A new report from Amnesty International claims that torture continues to be used systematically in Algeria, to which the British government wants to deport a number of terrorist suspects. Indeed, of the 27 individuals currently awaiting deportation on national security grounds, the single largest group is Algerian.
What Mr Blair was seeking yesterday was some kind of assurance from Mr Bouteflika that ill-treatment - such as beatings, electric shocks and the forced ingestion of urine or chemicals - will not be inflicted on the men Britain wants to return. Without evidence that such practices have ended, Mr Blair's ministers will find it hard to convince a British court to allow such suspects to be sent back to their country of origin. That is how it should be.
British-Algerian talks are an especially delicate business because, as well as Britain's efforts to deport terrorist suspects, there is something else at stake. Algeria currently supplies 12 per cent of Britain's gas. By the end of the decade, the country is forecast to supply one tenth of the entire world's supply. France and the United States are jockeying for influence there.
Algeria is not a pleasant place. Some 150,000 people have been killed in the brutal conflict that followed the annulling of a general election in 1992 when an Islamist party looked set to take power. Things have improved in recent times. Though a state of emergency remains in place, the violence has abated. President Bouteflika laid out a "charter for peace and reconciliation" in 2005, and recently called a truce in his three-year-long harassment of the Algerian press.
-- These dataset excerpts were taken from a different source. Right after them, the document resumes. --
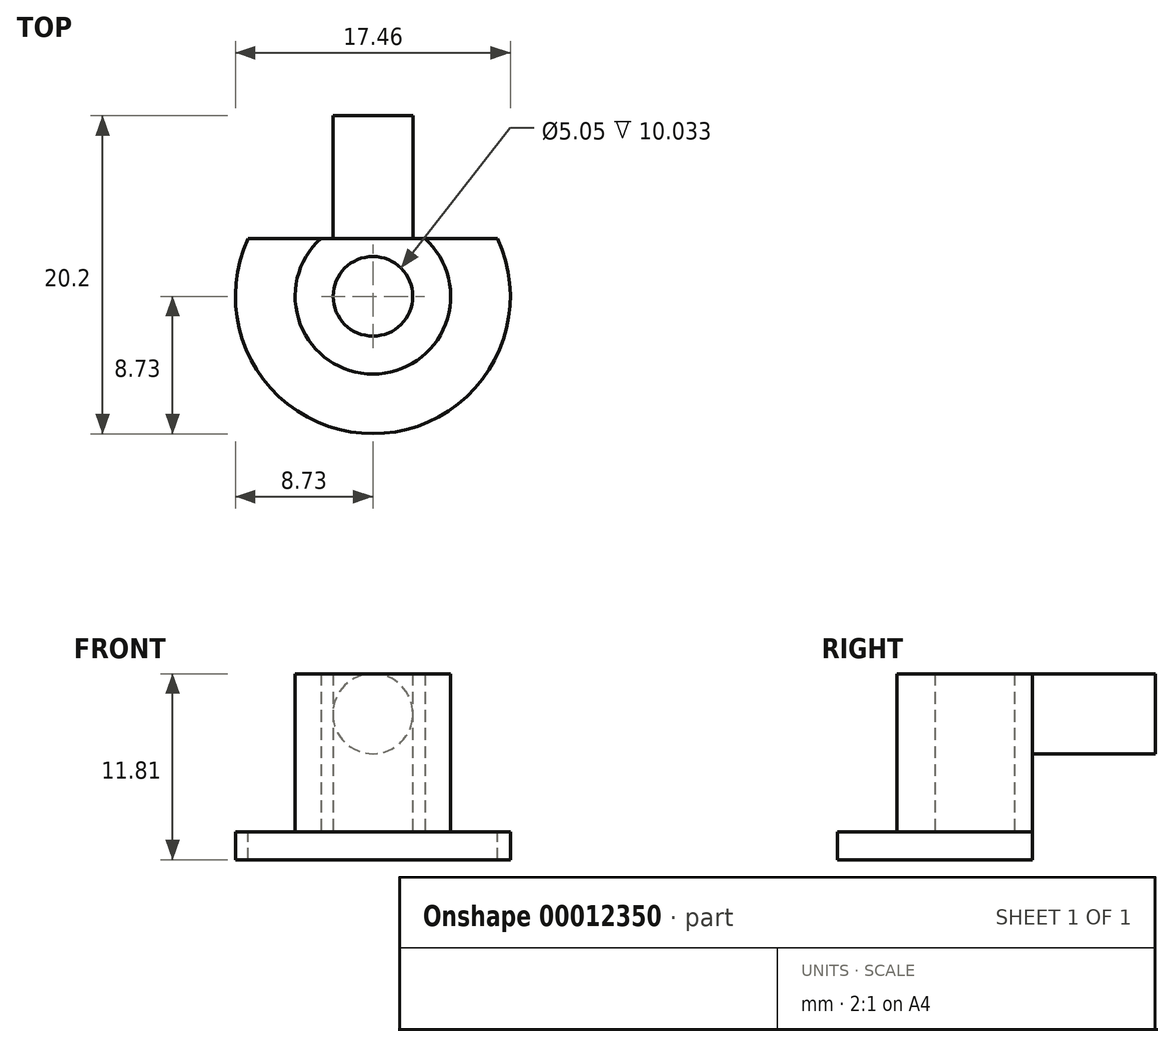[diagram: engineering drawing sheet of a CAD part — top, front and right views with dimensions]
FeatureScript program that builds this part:
annotation { "Feature Type Name" : "Feature", "Feature Type Description" : "" }
export const myFeature = defineFeature(function(context is Context, id is Id, definition is map)
    precondition{}
    {
        {
            var Q0;
            Q0=qCreatedBy(makeId("Top.planeOp"),FACE);
            var sketch = newSketch(context, id + "F0", { "sketchPlane" : qUnion([Q0])});
            skArc(sketch, "E0", {"start": v(-3.3, 3.67) * mm, "mid": v(0, -4.94) * mm, "end": v(3.3, 3.67) * mm});
            skCircle(sketch, "E1", {"center": v(0, 0) * mm, "radius": 2.53 * mm});
            skLineSegment(sketch, "E2", {"start": v(0, 3.67) * mm, "end": v(-3.3, 3.67) * mm});
            skLineSegment(sketch, "E3", {"start": v(-3.3, 3.67) * mm, "end": v(0, 3.67) * mm});
            skLineSegment(sketch, "E4", {"start": v(0, 3.67) * mm, "end": v(3.3, 3.67) * mm});
            skSolve(sketch);
        }
        {
            var Q0;
            Q0=makeQuery(id+"F0.imprint","IMPRINT",FACE,{"disambiguationData":[TD([[makeQuery(id+"F0.imprint","IMPRINT",EDGE,{"derivedFrom":sQuery(id+"F0.wireOp",EDGE,"E0")}),1.0]])]});
            extrude(context, id + "F1", {"entities" : qUnion([Q0]), "depth" : 10.03 * mm});
        }
        {
            var Q0;
            Q0=makeQuery(id+"F0.imprint","IMPRINT",FACE,{"disambiguationData":[TD([[makeQuery(id+"F0.imprint","IMPRINT",EDGE,{"derivedFrom":sQuery(id+"F0.wireOp",EDGE,"E0")}),1.0]])]});
            var sketch = newSketch(context, id + "F2", { "sketchPlane" : qUnion([Q0])});
            skCircle(sketch, "E5", {"center": v(0, 0) * mm, "radius": 8.73 * mm});
            skLineSegment(sketch, "E6", {"start": v(-7.92, 3.67) * mm, "end": v(7.92, 3.67) * mm});
            skSolve(sketch);
        }
        {
            var Q0;
            Q0=makeQuery(id+"F2.imprint","IMPRINT",FACE,{"disambiguationData":[TD([[makeQuery(id+"F2.imprint","IMPRINT",EDGE,{"derivedFrom":makeQuery(id+"F0.imprint","IMPRINT",EDGE,{"derivedFrom":sQuery(id+"F0.wireOp",EDGE,"E1")})}),1.0]])]});
            var Q1;
            Q1=makeQuery(id+"F2.imprint","IMPRINT",FACE,{"disambiguationData":[TD([[makeQuery(id+"F2.imprint","IMPRINT",EDGE,{"derivedFrom":makeQuery(id+"F0.imprint","IMPRINT",EDGE,{"derivedFrom":sQuery(id+"F0.wireOp",EDGE,"E0")})}),1.0]])]});
            var Q2;
            Q2=makeQuery(id+"F2.imprint","IMPRINT",FACE,{"disambiguationData":[TD([[makeQuery(id+"F2.imprint","IMPRINT",EDGE,{"derivedFrom":sQuery(id+"F2.wireOp",EDGE,"E5")}),1.0]])]});
            extrude(context, id + "F3", {"entities" : qUnion([Q0, Q1, Q2]), "operationType" : NewBodyOperationType.ADD, "oppositeDirection" : true, "depth" : 1.78 * mm});
        }
        {
            var Q0;
            Q0=makeQuery(id+"F1.opExtrude","SWEPT_FACE",FACE,{"disambiguationData":[OSD([sQuery(id+"F0.wireOp",EDGE,"E3"),sQuery(id+"F0.wireOp",EDGE,"E4")])]});
            var sketch = newSketch(context, id + "F4", { "sketchPlane" : qUnion([Q0])});
            skCircle(sketch, "E7", {"center": v(0, 7.5) * mm, "radius": 2.54 * mm});
            skSolve(sketch);
        }
        {
            var Q0;
            Q0=makeQuery(id+"F4.imprint","IMPRINT",FACE,{"disambiguationData":[TD([[makeQuery(id+"F4.imprint","IMPRINT",EDGE,{"derivedFrom":sQuery(id+"F4.wireOp",EDGE,"E7")}),1.0]])]});
            extrude(context, id + "F5", {"entities" : qUnion([Q0]), "operationType" : NewBodyOperationType.ADD, "depth" : 7.8 * mm});
        }
    });
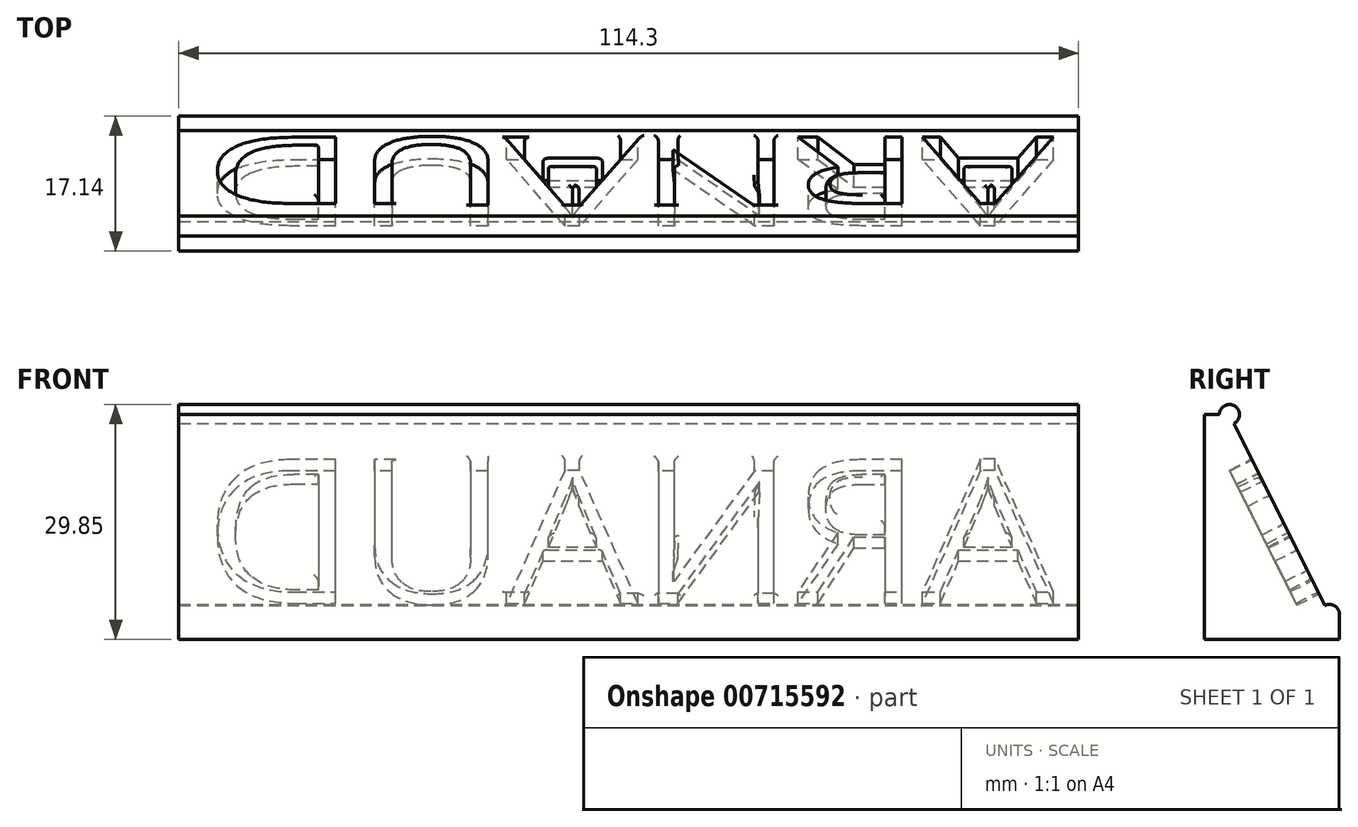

Even so, concerns remain that Algeria may resort to its old methods in its enthusiastic backing for the US "war on terror". Last month two suspects, who were among seven Algerians arrested following the 7 July attacks in London, decided - of their own accord, we were told - to return to Algeria. After a few days' detention they were released from custody and reunited with their families. It is a start. But Algeria has some way to go yet before we will be convinced that it has abandoned its bad old ways.